You’ve seen ‘em. You know you have. I have too.
Christianized products. They’re eveywhere:
- Abercrombie & Fitch t-shirt > “A-bread-crumb & Fish” t-shirt
- YouTube > GodTube (before the founders of the site had enough sense to rename their site to “Tangle”)
- KIIS-brand radio stations > KLOVE
We Christians love to take services, products, and slogans and twist them into a nice, neat, “Christianized” parody. It’s almost as if the creators of these parodies feel like they can legitimize whatever it is they’re interested in only if they can affix as many Bible verses to it as possible. I know the intentions are good, but sometimes the outcome of these well-intentions are particularly heinous:

I came across a blog post by Maurilio Amorim that I really enjoyed. It talks about the need for us Christians to create a “ghetto” in which we feel comfortable to hang out in.
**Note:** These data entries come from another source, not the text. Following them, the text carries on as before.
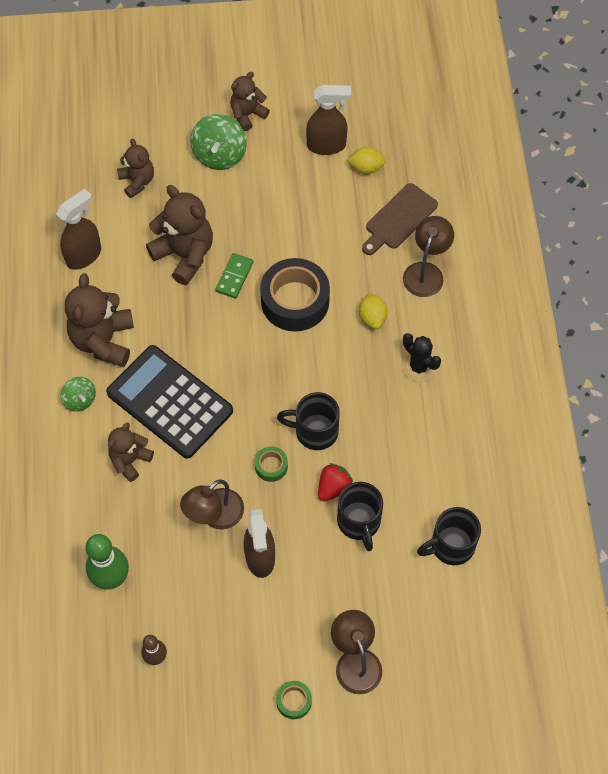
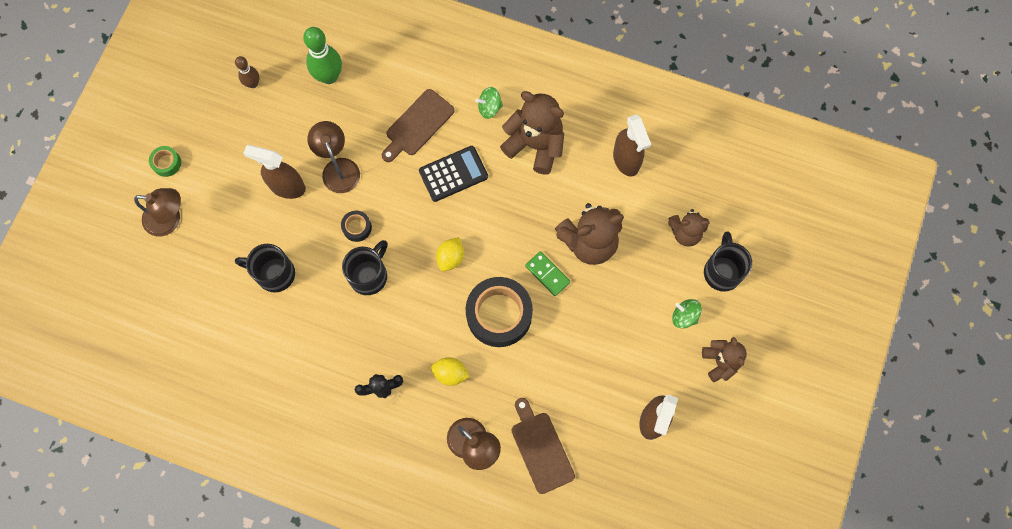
camera: 115 degrees right, 10 degrees up
(130, 460) = (417, 125): brown teddy bear -> brown cutting board
(170, 402) = (453, 174): black calculator -> black calculator, size x0.61
(219, 155) = (684, 316): green spinning top -> green spinning top, size x0.59
(271, 466) = (357, 227): green tape -> black tape
(333, 487) = (313, 267): red strawberry -> none
(366, 168) = (611, 445): yellow lemon -> yellow lemon (450, 258)
(451, 546) = (216, 335): black mug -> black mug (722, 271)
It’s almost like we need to create an alternate universe in which to exist to make life bearable. Is this the life that Christians have been called to?
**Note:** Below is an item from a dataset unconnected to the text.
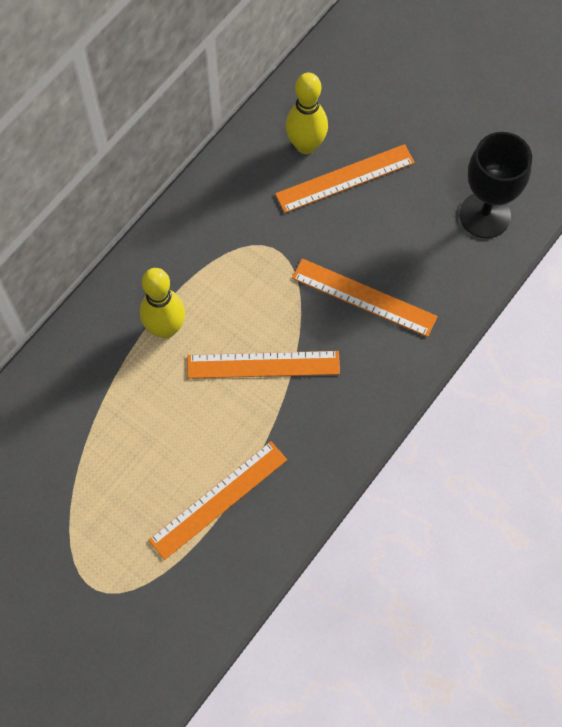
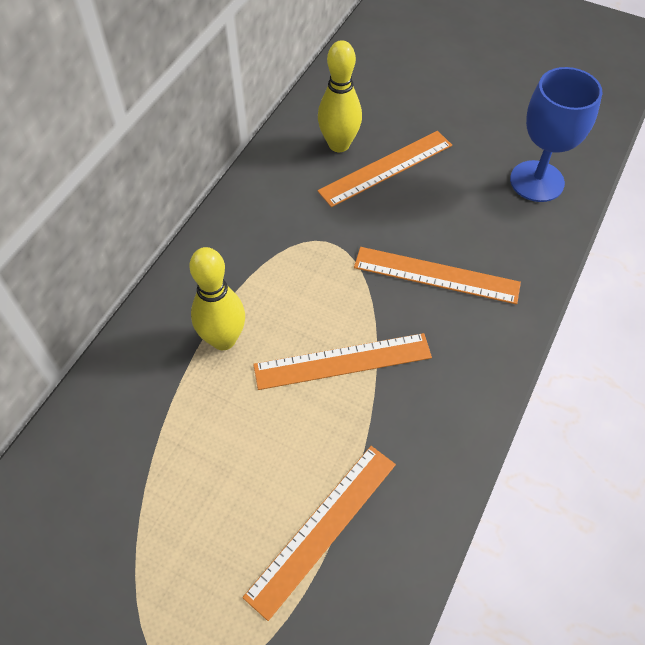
camera: 10 degrees left, 10 degrees down
(484, 215) = (537, 181): black goblet -> blue goblet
The Christian Ghetto is a place where you go to hang out with your Christian friends, fill up a website with Christian pictures and Christian videos of lots of happy people, loud preaching and youth camp promos. There’s not much witnessing and shedding of light in the ghetto since everyone is already convinced and the place is way too bright as is.
I understand the need for closed networks within several difference facets of ministry. For example, in managing small groups who need to connect in privacy or resourcing ministries that deal with evangelistic strategies where an open discussion in Facebook, would undermine their effectives.
So should the Church abandon social media altogether? Absolutely not. The church should redeem it . Christians are already there in millions strong among their unchurched friends. Instead of trying to pull your people out of Facebook, Twitter, Myspace, Orkut or whatever the social media du jour is, your church should develop tools to engage, inspire and create dialog within these networks. We should resource our people with tools for integration and not segregation. We should take our Christian content into every part of the web we’re allowed to go. Go where the darkness is and shed light.
I say let’s break up the Christian Ghetto mindset we Christians tend to have and lets become more intentional in our social media outreach.
What do you think? Where do you see the “Christian Ghetto” mindset at work?